Pakar Hukum: Surat Edaran Tidak Memiliki Kekuatan Hukum Mengikat

11 hours ago 4
ARTICLE AD BOX
DENPASAR, NusaBali.com — Surat Edaran (SE) Gubernur Bali Nomor 9 Tahun 2025 tentang Gerakan Bali Bersih yang memuat sanksi bagi masyarakat dan pelaku usaha menuai sorotan. Sejumlah pakar hukum menegaskan, SE tidak memiliki kekuatan hukum mengikat sehingga tidak bisa dijadikan dasar pemberian sanksi.

Pakar Hukum Tata Negara Universitas Esa Unggul, Prof Juanda SH MH, menyatakan bahwa Surat Edaran kepala daerah hanya bersifat imbauan, bukan peraturan yang mengikat seluruh masyarakat. "SE tidak wajib ditaati karena tidak memiliki kekuatan hukum jika tidak ada cantolan peraturan yang lebih tinggi. Akibatnya, SE tidak bisa dijadikan dasar untuk memberikan sanksi kepada pihak yang melanggarnya," kata Prof Juanda, Senin (28/4/2025).

Ia menjelaskan, dalam hierarki peraturan perundang-undangan sebagaimana diatur dalam UU Nomor 12 Tahun 2011 tentang Pembentukan Peraturan Perundang-Undangan, Surat Edaran tidak termasuk sebagai bagian dari regulasi formal. "SE hanyalah bersifat arahan atau imbauan administratif," tambahnya.

Senada dengan Prof Juanda, praktisi hukum Gede Pasek Suardika (GPS) sebelumnya juga menegaskan bahwa SE gubernur tidak memiliki kekuatan hukum untuk menjatuhkan hukuman kepada masyarakat atau pelaku usaha. "Surat Edaran itu berada dalam rumpun administrasi negara, setara dengan nota dinas, bukan alat untuk menjatuhkan sanksi hukum," ujar mantan anggota DPR RI tersebut.

GPS bahkan menyatakan kesiapannya untuk memberikan pendampingan hukum secara gratis kepada siapa pun yang dikenai sanksi berdasarkan Surat Edaran tersebut. "Kalau sampai dijatuhkan sanksi, itu bisa digugat di pengadilan," tegasnya.

Ketua Komisi II DPRD Bali, Agung Bagus Pratiksa Linggih, turut mengkritisi SE Gubernur Bali tersebut.
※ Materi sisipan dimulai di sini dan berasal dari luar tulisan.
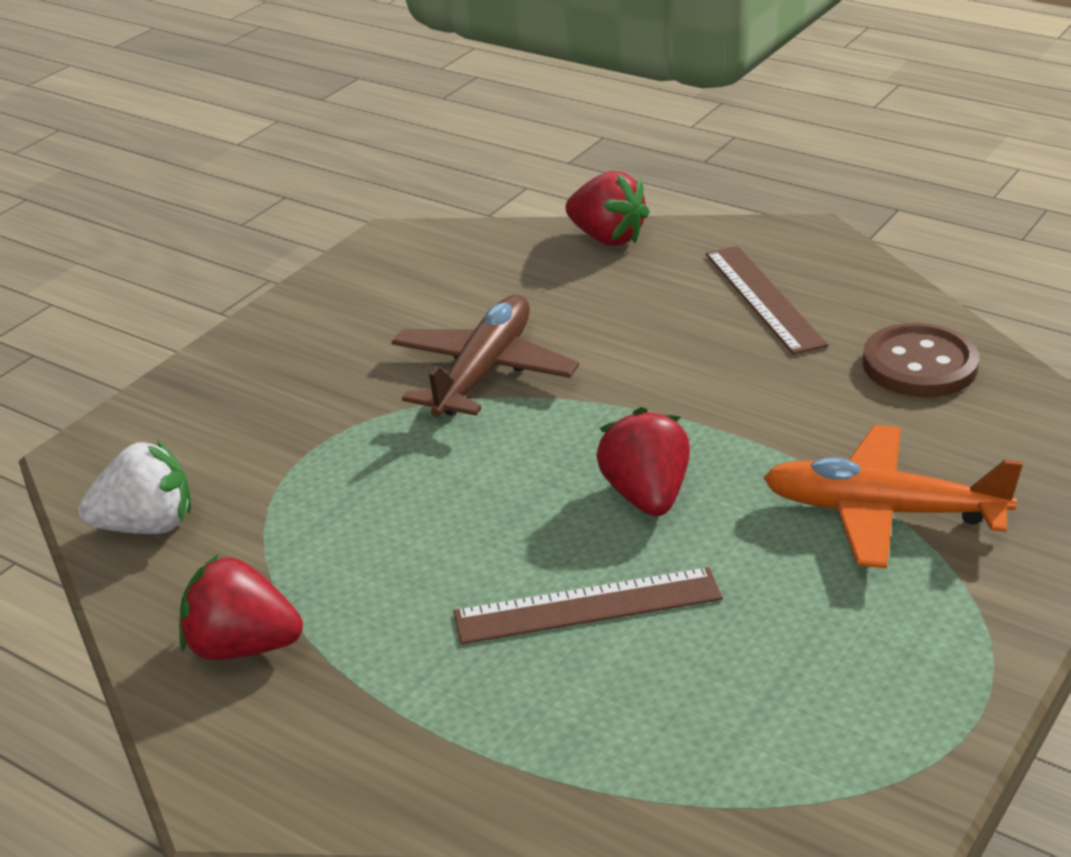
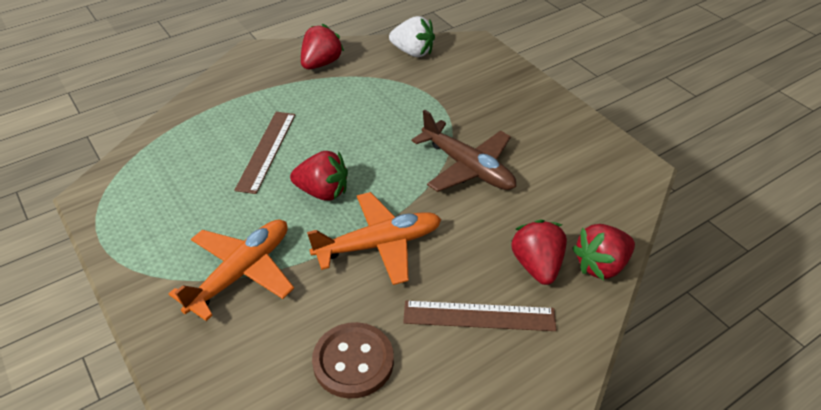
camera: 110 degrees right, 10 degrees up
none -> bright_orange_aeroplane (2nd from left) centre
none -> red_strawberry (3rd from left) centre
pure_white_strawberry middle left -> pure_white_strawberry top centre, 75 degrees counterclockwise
Ia mengatakan bahwa Surat Edaran sejatinya hanya bersifat internal untuk instansi pemerintah daerah dan tidak dapat mengikat masyarakat umum atau pihak swasta.

"SE itu arahan formal yang tidak bisa serta-merta diberlakukan kepada masyarakat di luar kedinasan. Tidak boleh ada pembentukan satuan tugas atau pemberian sanksi tanpa dasar hukum yang jelas," kata politisi yang akrab disapa Ajus Linggih ini.

Ajus Linggih menambahkan, pelaksanaan Gerakan Bali Bersih seharusnya dilakukan melalui pendekatan persuasif, bukan melalui ancaman sanksi hukum yang tidak memiliki landasan.

Seperti diberitakan sebelumnya, Gubernur Bali Wayan Koster menerbitkan SE Nomor 9 Tahun 2025 tentang Gerakan Bali Bersih, yang salah satu isinya mencantumkan ancaman sanksi kepada masyarakat dan pelaku usaha yang tidak melaksanakan ketentuan kebersihan di lingkungan masing-masing. Salah satu yang paling menjadi polemik adalah soal ‘larangan’ kemasan air minum di bawah 1 liter.